INSTRUCTION | Whenever a line in the data holds the string "sellingGeneralAdministrative", pull that line out.

DATA PROVIDED |
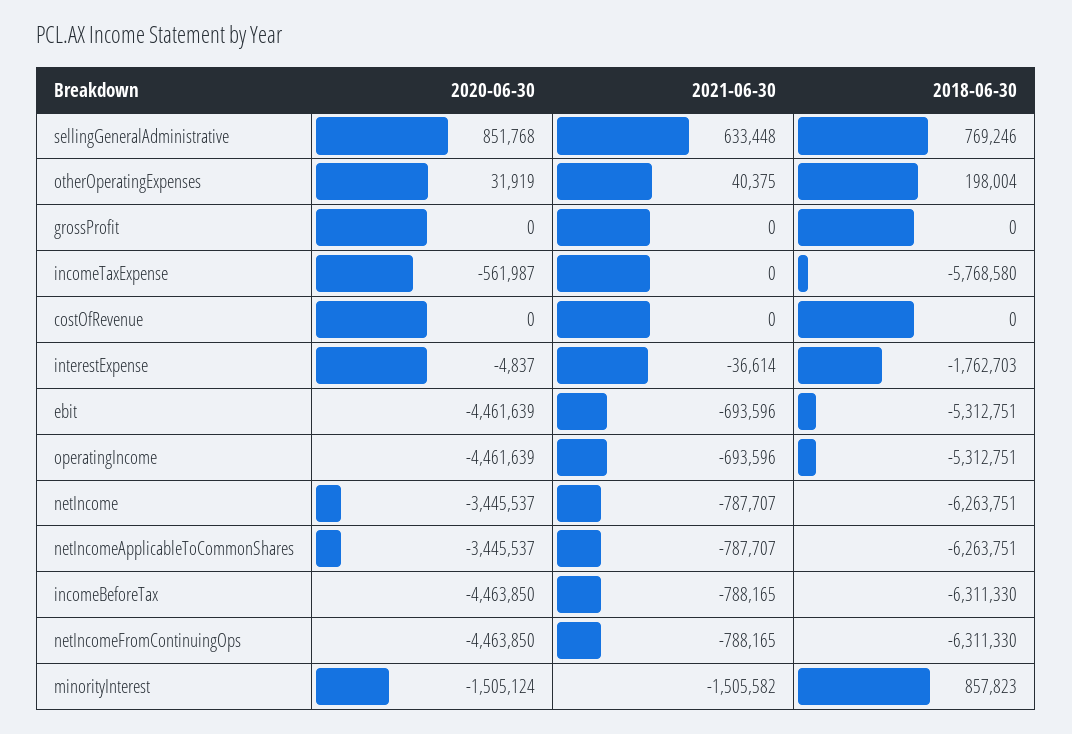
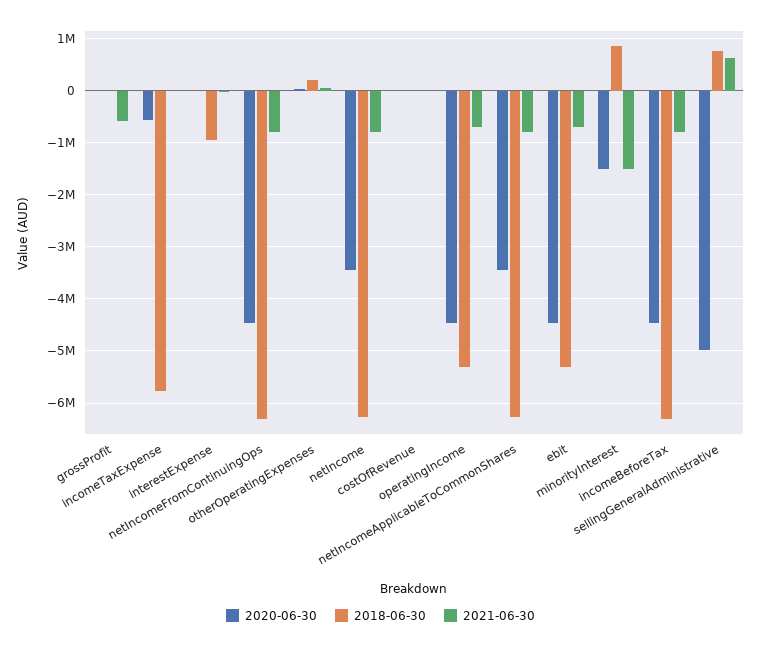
  {
    "2020-06-30": {
-     "sellingGeneralAdministrative": 851768,
+     "sellingGeneralAdministrative": -5000000,
      "otherOperatingExpenses": 31919,
      "grossProfit": 0,
      "incomeTaxExpense": -561987,
      "costOfRevenue": 0,
      "interestExpense": -4837,
      "ebit": -4461639,
      "operatingIncome": -4461639,
      "netIncome": -3445537,
      "netIncomeApplicableToCommonShares": -3445537,
      "incomeBeforeTax": -4463850,
      "netIncomeFromContinuingOps": -4463850,
      "minorityInterest": -1505124
    },
    "2021-06-30": {
      "sellingGeneralAdministrative": 633448,
      "otherOperatingExpenses": 40375,
-     "grossProfit": 0,
+     "grossProfit": -600000,
      "incomeTaxExpense": 0,
      "costOfRevenue": 0,
      "interestExpense": -36614,
      "ebit": -693596,
      "operatingIncome": -693596,
      "netIncome": -787707,
      "netIncomeApplicableToCommonShares": -787707,
      "incomeBeforeTax": -788165,
      "netIncomeFromContinuingOps": -788165,
      "minorityInterest": -1505582
    },
    "2018-06-30": {
      "sellingGeneralAdministrative": 769246,
      "otherOperatingExpenses": 198004,
      "grossProfit": 0,
      "incomeTaxExpense": -5768580,
      "costOfRevenue": 0,
-     "interestExpense": -1762703,
+     "interestExpense": -1000000,
      "ebit": -5312751,
      "operatingIncome": -5312751,
      "netIncome": -6263751,
      "netIncomeApplicableToCommonShares": -6263751,
      "incomeBeforeTax": -6311330,
      "netIncomeFromContinuingOps": -6311330,
      "minorityInterest": 857823
    }
  }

REPLY |
-     "sellingGeneralAdministrative": 851768,
+     "sellingGeneralAdministrative": -5000000,
      "sellingGeneralAdministrative": 633448,
      "sellingGeneralAdministrative": 769246,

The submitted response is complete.